For me, preparing hives for winter means putting insulation on the top, wrapping the hives with a relatively modest insulation, and adding mouse guards to the entrances. The mouse guards are needed because, believe it or not, mice love to cohabitate with bees during the winter. They seem willing to risk the possibility of being stung to take advantage of a dry protected space, and a ready supply of food, in the form of honey and dead bees, not to mention that living inside a hive also allows them to take advantage of “bee heating”. During the winter cold, bees bunch together in a mass known as a cluster, and using honey as fuel, they vibrate their flight muscles to generate heat. This time of year bees will keep the center of that cluster at around 70 degrees, but when they start raising baby bees in January or February, they will heat the center to 95 degrees. Although mice don’t get to share in the toasty heat in the center of the cluster, bee heat undoubtably makes it warmer for them inside of beehives.
This fall, while prepping hives for winter, I found that one of my hives was a dead-out, a word beekeepers use to refer to a hive in which all the bees have died. No matter how hard we try, it is a sad reality of beekeeping that we will lose some of our bee colonies.
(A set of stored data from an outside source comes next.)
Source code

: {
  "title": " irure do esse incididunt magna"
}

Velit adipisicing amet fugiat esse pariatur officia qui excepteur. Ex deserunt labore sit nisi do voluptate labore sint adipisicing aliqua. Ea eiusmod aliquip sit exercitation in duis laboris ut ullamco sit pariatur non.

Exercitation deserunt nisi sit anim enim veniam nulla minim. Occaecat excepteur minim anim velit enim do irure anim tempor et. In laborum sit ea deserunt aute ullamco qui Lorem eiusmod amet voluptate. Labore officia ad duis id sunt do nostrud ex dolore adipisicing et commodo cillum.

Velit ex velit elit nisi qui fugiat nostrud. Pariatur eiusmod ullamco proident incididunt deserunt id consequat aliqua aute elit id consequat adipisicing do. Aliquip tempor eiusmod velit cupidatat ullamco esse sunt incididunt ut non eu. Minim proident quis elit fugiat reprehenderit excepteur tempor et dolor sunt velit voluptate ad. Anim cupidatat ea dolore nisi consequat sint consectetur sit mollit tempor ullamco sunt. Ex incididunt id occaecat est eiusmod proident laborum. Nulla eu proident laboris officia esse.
Wanting to press ahead with my winter hive preparations, I left the dead-out as it was, planning to return to break it down for storage the next day. It still contained plenty of honey and nectar that I might be able to use to feed other hives in the spring. Of course, being me, I promptly forgot it for a few weeks. Finally, this week I took advantage of a relatively warm day to pull a wagon over to the neighbor’s yard and bring it home. Bees make a sticky stuff called propolis that they use to seal up any cracks in the hive. Propolis acts as a natural glue that holds the hive boxes together. Having neglected to bring a hive tool to help break the boxes apart, I loaded the hive onto the wagon more or less intact. The bees had done such a great job gluing that the propolis kept the hive boxes neatly stacked over the half mile, bumpy ride back to the barn.
As I disassembled the hive in the tractor shed, I noted, without much surprise, that there was a mouse nest at the bottom. Despite lacking bees for bee heating, it still had most of the key components that make hives appealing to mice… a dry protected space, and a ready supply of food, in the form of honey and dead bees. Assuming that any mouse who had been in residence would have taken advantage of the bumpy ride home to make its escape, I started pulling the last of the frames from the box, preparing to dump out the fluffy bedding the mice had collected. Much to my surprise, 6 mice erupted from the nest, and scampered away. Stow-aways! They had stuck with me for the whole trip, abandoning ship only when there was no hope of continuing to stay hidden!
I snapped a couple of pictures, and I have to admit that they are awfully cute! For a moment, I considered feeling sorry for them. After all, I had just up-ended their cozy little home. But I had also just released them into the barn, a much larger dry, protected space which offered lots of places to rebuild their nest. They were going to be just fine. It also occurred to me that I had inadvertently just added 6 more mice to the (already large) pool of mice living close enough to the house to be potential visitors. Living in a 100+ year old farmhouse, with a Michigan basement (if you haven’t seen one, it looks more like a cave then the basements you may know and love), visiting mice are a perpetually problem. So, I took a minute to warn them that if they decided to visit the house, they won’t be treated so gently! I hope they listened!